Honors Program enlists alumna artist AGonza for collaborative art installation showing URI honors students of today

‘Faces of Honors’ opening to take place Oct. 18 in Lippitt Hall

KINGSTON, R.I. – Oct. 13, 2023 – Newly commissioned artwork often stays under wraps until formal openings—often the case with figures of state and elected leaders. During a year when the University of Rhode Island Honors Program (approaching the half-century mark this year) is restructuring its curriculum and offerings, the program is putting the spotlight on the students themselves.

Artist and alumna Angela Gonzalez ’16, known as AGonza, has been painting the students in her Providence studio and will return to URI’s Kingston Campus Oct. 18 to present the portraits. Though busy with her career as a sought-after muralist and portrait artist, AGonza frequently makes time for her alma mater where her art career started. She’ll be at Homecoming this weekend and returning to work with students in December.

Last school year, AGonza painted Martin Luther King, Jr. live during a MLK Day luncheon in the Multicultural Student Services Center.

“It has been such an honor to do something like this for a university where I studied and graduated from,” AGonza, a Talent Development graduate, says. “It is a second home to many and URI has helped many people out of tough situations. It is like family!”

Everyone has a deep story and a different path to and through college, she says. She hopes to highlight these challenges through her depictions of four students in the URI Honors Program today.

“The stories these students shared with me hit home,” she says.

On Wednesday, Oct. 18, AGonza’s portraits of the four students will be displayed during a reception between 4 and 6 p.m. in Lippitt 402. All URI students, faculty and staff are invited to join (RSVP here) to see the portraits and meet AGonza.

While AGonza is helping to put a new look on the program visually, honors staff hope that others around the campus look at their programs and offerings with new eyes as well. They invite the community to return to browse the artwork after the event, visit the Lippitt Lounge or talk with staff about ways to connect work across the University.

A URI artist

AGonza’s colorful large-scale pieces dot the state, from Central Falls to the Ryan Center. She has been commissioned by Trinity Rep, The Boston Globe and the Providence department of Arts Culture and Tourism. If you’ve traveled in or around the capital city, you’ve likely encountered one of her colorful murals. Her larger-than-life creations often depict challenging topics but give the viewer a sense of hope.

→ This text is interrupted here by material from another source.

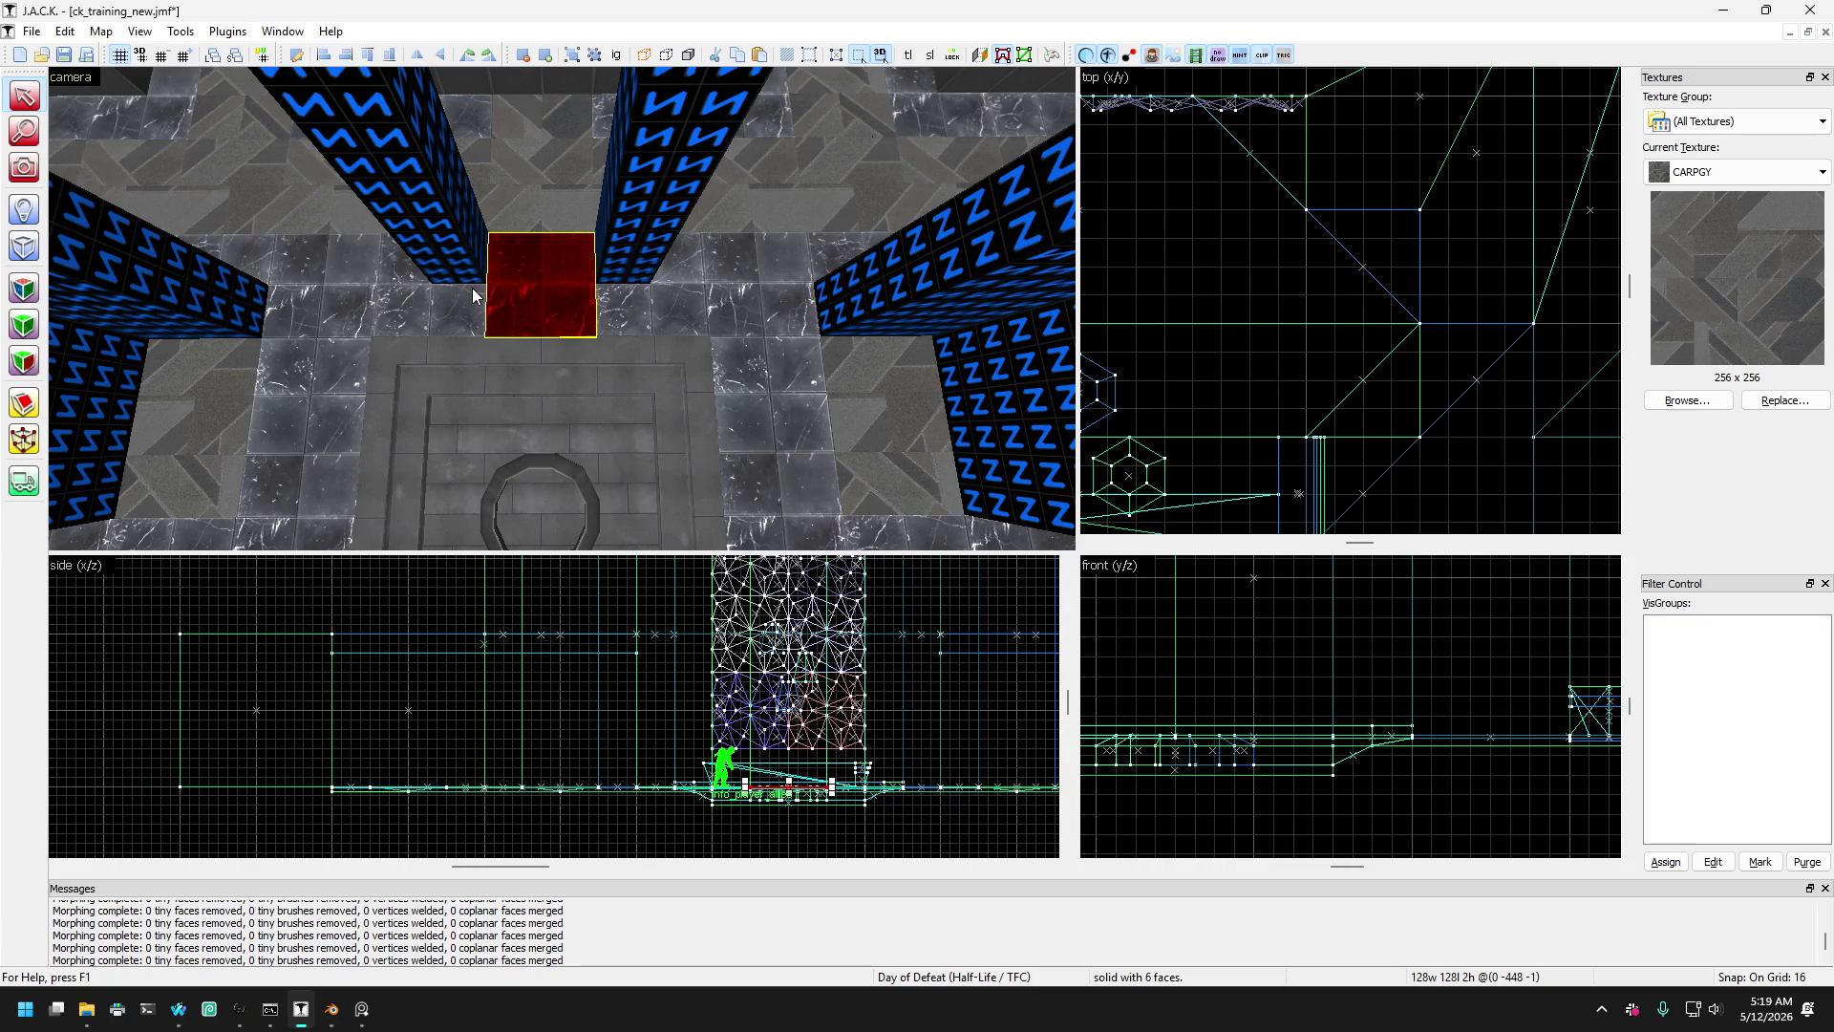
- Select the 192-wide slab beside the left pillar plus the matching slab by the right pillar
click(427, 305)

AGonza spent several weeks creating the portraits for honors, which will replace the artwork on display outside of the honors offices. Although striking, the photographs of Vietnam and past student projects had been there for more than a decade. While emotionally moving, the honors team felt it was time for an update.

“We really liked what AGonza proposed,” says Karen de Bruin, in her second year as director of the Honors Program, which was storytelling through portraits of honors students.

With funding for four portraits, they chose students who were active ambassadors for the program and represented the diversity of URI honors. De Bruin hopes these are the first in a series of many.

“This project is one that can evolve,” she says. As funding allows, they will add more portraits to the four originals, so future students can see themselves in the portraits of the past and students of the past will be able to inspire students of the future. “We hope that this project will inspire community sponsors who would like to contribute to a tradition of excellence and a place of belonging for our honors students.”

In AGonza’s work today, she often focuses on neighborhood residents, local heroes, regular people who are part of the community, painting on city walls and community hallways. And that’s what the new installation at URI will do.

A look at Honors, 2023

Like all students in honors, the students selected represent diverse majors and paths to the program. All have enjoyed honors’ small classes and the chance to connect closely with faculty, to network with like-minded students in unique classes.

All are excited to leave their mark at URI in this way and have enjoyed the process of having a nontraditional portrait done.

“I hope that future URI students see the diversity in the types of students at URI,” one says. “The portrait project should serve as a window into the time period happening now.”

“When I first heard about the portraits my reaction was a hard pass,” one student admits. “I’m not big on having my likeness used for anything, I even rarely post on social media. But after reading about the project more closely and seeing that there was an interview with the artist, and seeing her work and style, I became OK with the idea of leaving behind some sort of mark at URI. I hope that by sharing part of my story with AGonza, her work will help others find that they can also be a part of this honors experience.”

“I hope these portraits show other students hope, resilience, persistence, and perseverance. We each bring a story with us, at first it may not seem like anything special, but doing things like this, like engaging in the honors program and seeking to make change in some way, adds to the depth of the story we are each crafting. Will the story we make be memorable, or even interesting, who knows? But it will be our story that we made, and part of it was done right here at URI.”